Cena 2 – Estou em casa!
Abro o apartamento e começo a explora-lo. Amplo, bem decorado, quadros de Matisse nas paredes, lindos objetos de majolica estrategicamente posicionados. Subo as escadas para o segundo andar e um magnífico terraço permite que eu aprecie de cima a confusão lá de baixo.
Contrastes
E eu penso em quantas vezes ouvi o clichê: “Palermo é uma cidade de contrastes”. O luxo e o decadente, o belo e o feio, o silêncio e o barulho, a ordem e o caos…
No dia seguinte começo a visitar a cidade e mudo de ideia. “Uma cidade de contrastes” me parece uma definição pobre e previsível demais para Palermo. Quase um desrespeito!
Os “contrastes” mais evidentes e palpáveis são os binômios: riqueza-pobreza, sujeira-limpeza, caos-ordem. Mas com um olhar mais atento você vai perceber que entre os dois extremos a cidade apresenta uma infinidade de nuances. E nesse caso os “contrastes” acabam criando uma crescente harmonia e se complementando.
Me atrevi a perguntar para alguns palermitanos o que achavam de sua cidade. Mais do que um me respondeu pensativo: “strana…”.

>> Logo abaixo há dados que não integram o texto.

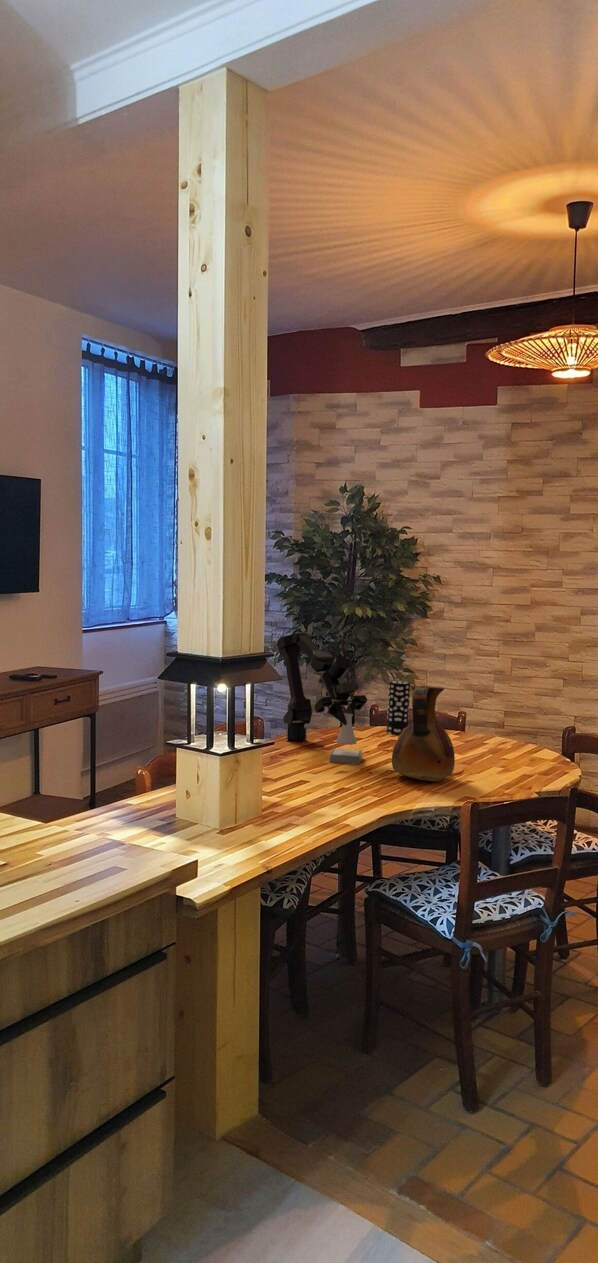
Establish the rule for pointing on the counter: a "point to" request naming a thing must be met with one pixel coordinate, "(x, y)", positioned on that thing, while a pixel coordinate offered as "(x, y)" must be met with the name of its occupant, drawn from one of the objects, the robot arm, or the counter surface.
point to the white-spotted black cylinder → (398, 706)
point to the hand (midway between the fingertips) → (350, 724)
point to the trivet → (346, 756)
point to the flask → (347, 732)
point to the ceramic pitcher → (424, 741)
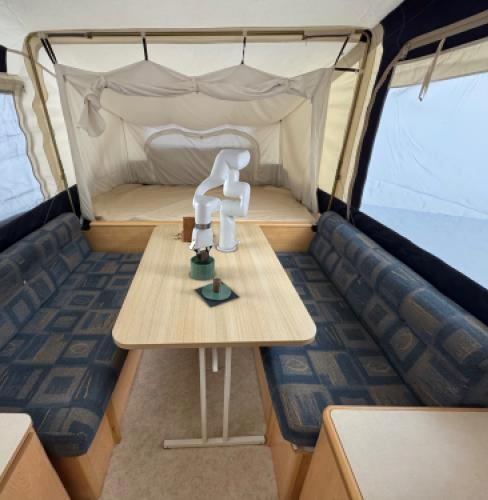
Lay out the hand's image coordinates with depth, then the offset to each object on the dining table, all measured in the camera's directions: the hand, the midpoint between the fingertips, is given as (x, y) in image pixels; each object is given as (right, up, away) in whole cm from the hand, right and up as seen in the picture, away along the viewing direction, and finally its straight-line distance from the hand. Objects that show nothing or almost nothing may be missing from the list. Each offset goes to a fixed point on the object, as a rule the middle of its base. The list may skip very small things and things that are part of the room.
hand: (202, 258), depth 137 cm
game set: (-6, +13, +50) cm, 52 cm away
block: (0, 0, 0) cm, 0 cm away
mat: (+7, -16, -12) cm, 21 cm away
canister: (0, -8, +4) cm, 9 cm away
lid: (+7, -15, -13) cm, 21 cm away
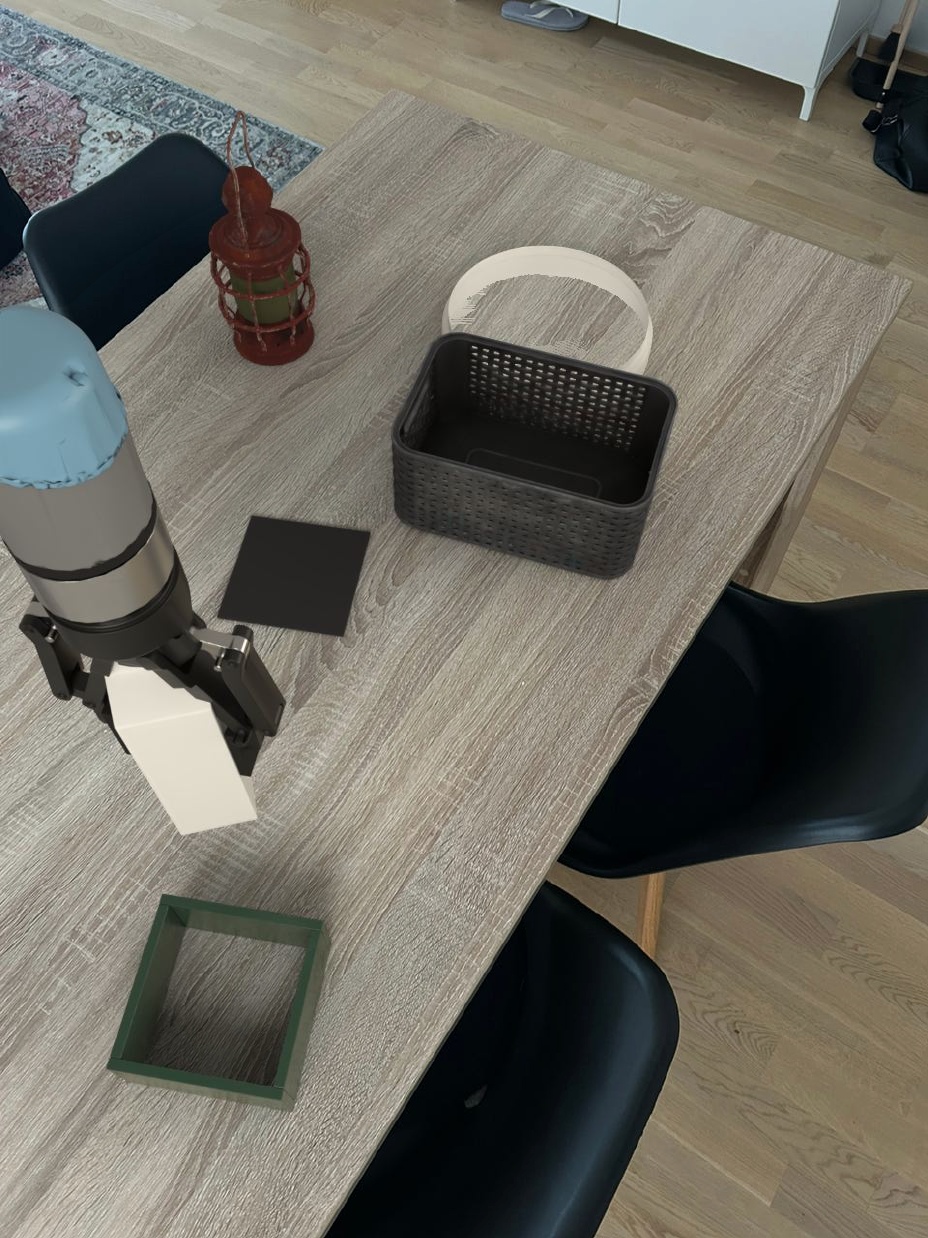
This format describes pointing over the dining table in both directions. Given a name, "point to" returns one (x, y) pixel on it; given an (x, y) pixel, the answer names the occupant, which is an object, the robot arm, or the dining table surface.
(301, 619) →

É isso! Ela é estranha! Não se entrega pra você de bandeja só porque você está ali para conhece-la. Não se preocupa se você vai gostar dela ou não, se vai entende-la ou não, se vai querer voltar ou não. Na verdade, ela não está nem aí!
Palermo é autêntica, impiedosa, passional. Quase rude…
Pra começar, dificulta a vida dos turistas, já que não tem uma única importante atração. Não tem o Coliseu como Roma, ou o Duomo como Florença. Você fica perdido no meio daquele monte de monumentos descentralizados e tem a sensação que tudo ali é extremamente importante (e é!) e imperdível (também é!).
Comigo aconteceu assim: saí pelas ruazinhas sinuosas, estreitas e escuras do bairro Kalsa em direção à esquina mais famosa da cidade: “I Quattro Canti“, que nada mais é do que o deslumbrante cruzamento entre as duas avenidas principais (Via Maqueda e Via Vittorio Emanuele), que dividem o centro histórico em quatro partes. A cada pouquinho que eu andava, surgia uma maravilha arquitetônica do nada. Assim, inesperadamente, sem aviso nenhum.
Meus olhos vidraram nos mosaicos bizantinos da igreja da Martorana, meu coração acelerou na Fontana della Vergogna e no quilômetro que separava meu apartamento do meu destino, Palermo me fisgou. Me apaixonei completamente! Mas minha completa rendição aconteceu quando cheguei no Duomo. Deu vontade de ajoelhar fora mesmo da igreja, em frente àquela fachada fantástica, que chega a perturbar de tanta beleza.
E olha que eu ainda nem tinha experimentado o famoso street food, não sabia da luta da sociedade contra a máfia e não tinha ido à praia de Mondello! Foi quase amor à primeira vista.
Passei uma semana andando pelas ruas de Palermo tentando captar a sua essência, mas tudo o que consegui foi voltar intrigada com o seu poder de sedução. E, claro, com muita vontade de voltar!